Brazil's 'responsibility' to help out
"We have technology, lots of land, and above all a lot of smart farmers," says Eliseu Alves, a former president of Embrapa who is considered one of its "fathers." But, he says, Brazil must share the hard-earned secrets of its success. "Now we have the challenge of Africa. We have a great responsibility to them. Donors tried to solve the Africa problem and have failed. Now we are trying to focus on research."
It is a test Embrapa is particularly suited to take on – especially in Africa where the soil content and climatic conditions are similar. Embrapa has sent missions to Africa over the years, but a turning point came with the opening of the Ghana office in November 2006. From that base they are helping a host of agricultural departments of various countries with their specific needs.
In Angola, for example, Embrapa is helping construct a research institution modeled on their own in an effort to help improve food productivity.
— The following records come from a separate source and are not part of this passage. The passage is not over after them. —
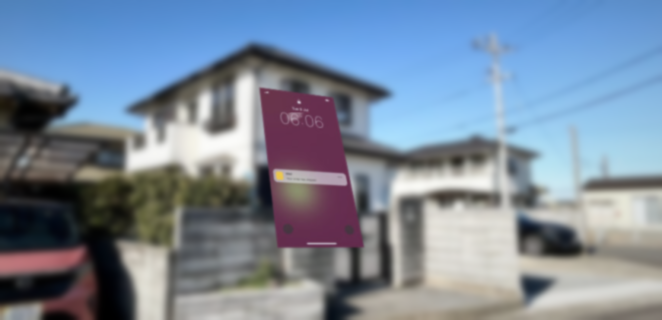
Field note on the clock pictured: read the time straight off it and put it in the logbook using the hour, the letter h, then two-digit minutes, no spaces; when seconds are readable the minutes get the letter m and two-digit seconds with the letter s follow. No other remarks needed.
6h06
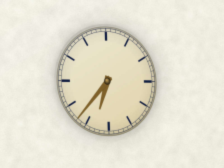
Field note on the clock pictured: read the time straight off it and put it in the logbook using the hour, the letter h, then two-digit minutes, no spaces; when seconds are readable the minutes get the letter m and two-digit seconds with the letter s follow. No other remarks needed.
6h37
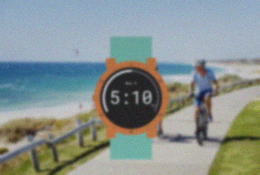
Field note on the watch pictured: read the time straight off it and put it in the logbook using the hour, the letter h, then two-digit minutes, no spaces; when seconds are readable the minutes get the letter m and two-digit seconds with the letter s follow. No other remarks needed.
5h10
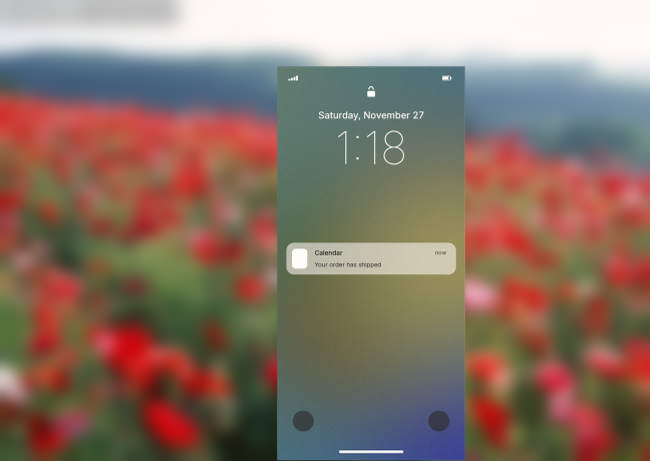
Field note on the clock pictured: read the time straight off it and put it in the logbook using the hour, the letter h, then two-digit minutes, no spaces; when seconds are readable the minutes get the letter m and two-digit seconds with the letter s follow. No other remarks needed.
1h18
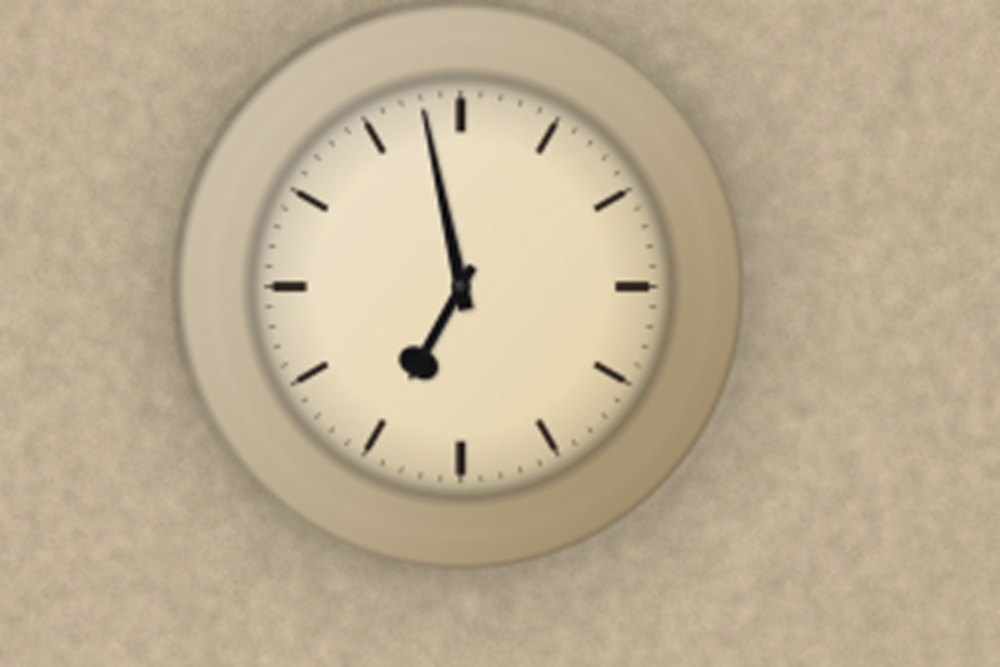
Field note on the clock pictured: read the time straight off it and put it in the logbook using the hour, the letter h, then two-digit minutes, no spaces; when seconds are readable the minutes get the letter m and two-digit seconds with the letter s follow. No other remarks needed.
6h58
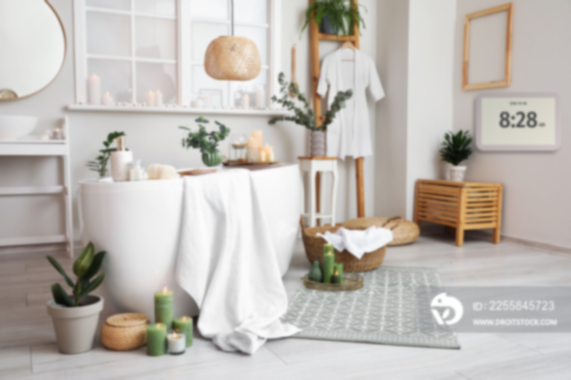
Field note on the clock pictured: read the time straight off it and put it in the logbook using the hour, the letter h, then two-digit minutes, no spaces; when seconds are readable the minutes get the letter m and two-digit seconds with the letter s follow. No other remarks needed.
8h28
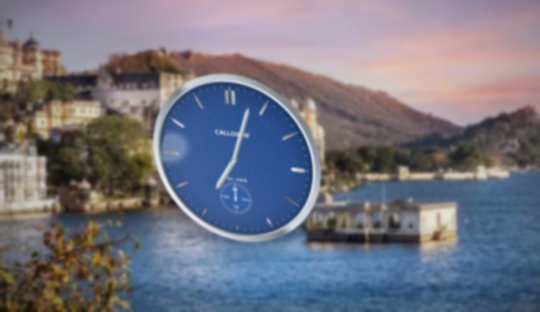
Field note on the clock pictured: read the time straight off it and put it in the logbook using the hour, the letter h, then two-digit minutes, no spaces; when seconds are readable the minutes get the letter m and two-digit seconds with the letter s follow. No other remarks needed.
7h03
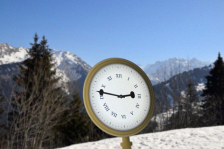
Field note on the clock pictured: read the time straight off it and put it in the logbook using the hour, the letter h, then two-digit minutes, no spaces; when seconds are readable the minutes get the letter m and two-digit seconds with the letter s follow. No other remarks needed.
2h47
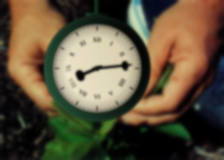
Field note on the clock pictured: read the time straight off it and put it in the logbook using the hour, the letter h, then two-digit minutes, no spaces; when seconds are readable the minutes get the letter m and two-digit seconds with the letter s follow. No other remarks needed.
8h14
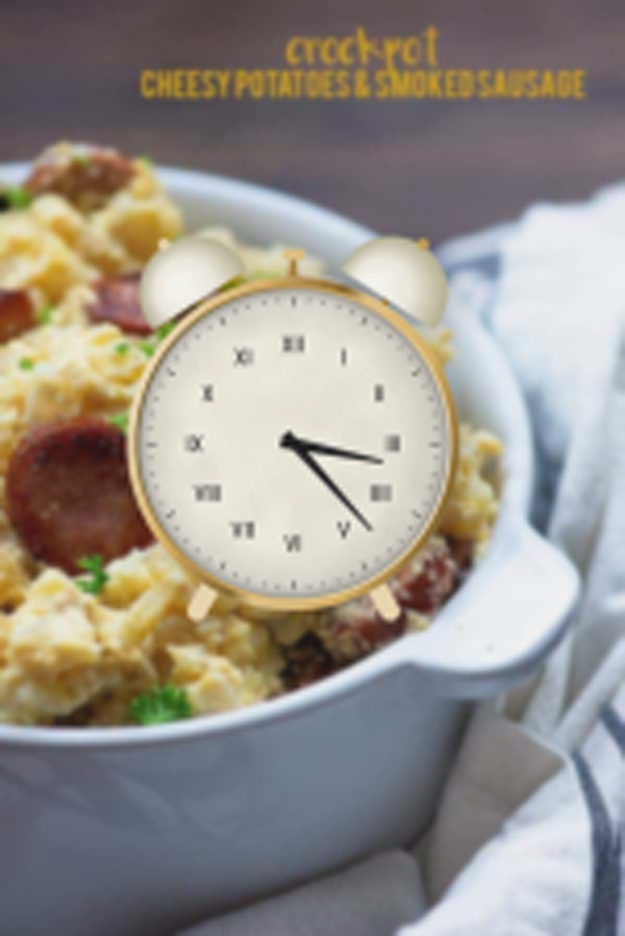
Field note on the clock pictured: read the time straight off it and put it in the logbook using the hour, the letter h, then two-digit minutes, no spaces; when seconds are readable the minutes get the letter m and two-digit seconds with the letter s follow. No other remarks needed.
3h23
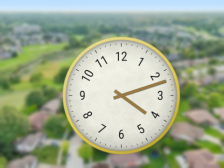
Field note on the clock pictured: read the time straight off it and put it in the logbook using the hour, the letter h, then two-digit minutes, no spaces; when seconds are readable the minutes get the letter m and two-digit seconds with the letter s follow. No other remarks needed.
4h12
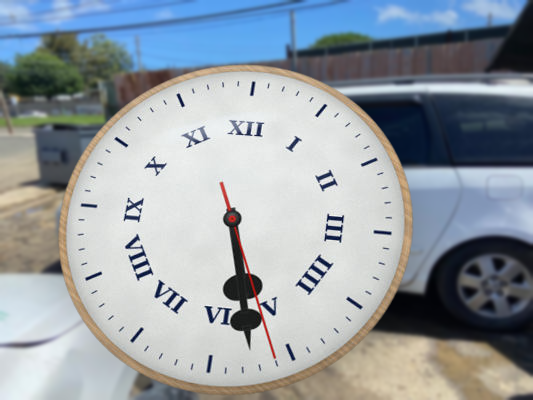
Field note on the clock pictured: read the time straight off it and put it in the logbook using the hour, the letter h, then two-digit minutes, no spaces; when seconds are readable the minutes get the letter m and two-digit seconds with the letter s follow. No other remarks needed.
5h27m26s
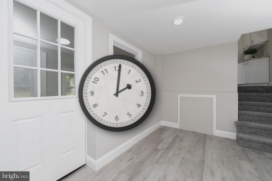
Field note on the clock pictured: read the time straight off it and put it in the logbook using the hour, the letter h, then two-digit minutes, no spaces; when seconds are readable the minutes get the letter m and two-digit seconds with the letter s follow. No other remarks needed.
2h01
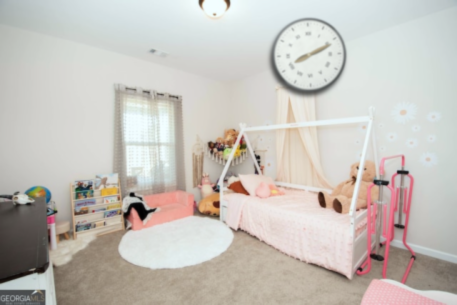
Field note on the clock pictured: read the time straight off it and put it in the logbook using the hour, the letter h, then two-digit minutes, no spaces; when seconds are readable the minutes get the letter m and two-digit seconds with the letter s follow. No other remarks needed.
8h11
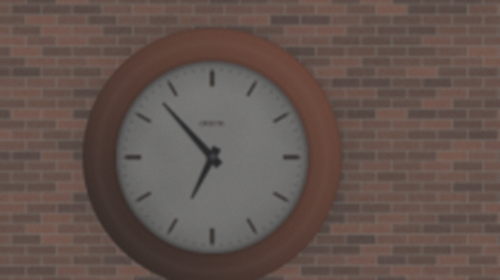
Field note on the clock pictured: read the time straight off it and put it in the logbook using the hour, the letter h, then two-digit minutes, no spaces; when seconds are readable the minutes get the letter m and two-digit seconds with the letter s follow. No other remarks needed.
6h53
In other countries, they are introducing the drought-resistant varieties of wheat they are continuously improving at home.
In Venezuela, a three-member team is helping the country produce more grains, chickens, and milk – some of the products that were in short supply earlier this year. They are considering opening up a seed technology business in Central America. Earlier this fall, they were in East Timor. "The goal is to help these countries feed themselves, and then perhaps turn into suppliers," says Contini.
But it is a long slog – at least 20 or 30 years of hard work, Contini says – and it requires much more than just technology transfer. It requires training and commitment on the part of each government. Goldsmith says that the idea of turning the African savanna into anything like Brazil's cerrado, for now, is almost "a dream," he says. Land ownership issues, politics, and civil strife will hold it back. And each country must develop its own model. "Technology is transferable," says Alves. "The problem is that Africa is much more densely populated."
But it is a dream that Lobato, who retired from Embrapa and now works as a consultant, says is attainable.
This year he stood in Mozambique, as he stood in Brazil's cerrado in the 1970s. He and his colleague, Djalma Martinhão Gomes de Sousa, a pioneering soil expert of Embrapa, both say that Mozambique is where Brazil was 50 years ago. They produce some corn, and raise cattle on inefficient pastures. Production is low. Many might feel the same hopelessness that was felt about the cerrado in the '70s.
But Mr. Martinhão says that if Africa can develop its agricultural base, the continent can transform the way Brazil did: Human development index maps from the Ministry of Planning, Budget, and Management show that standards of living in the cerrado have steadily increased alongside agricultural development.
Lobato says he has little doubt that the pioneers in Africa will feel the way he feels today in his own country: "There is nothing so rewarding for myself than seeing a good crop in the field, in a place where nothing used to grow."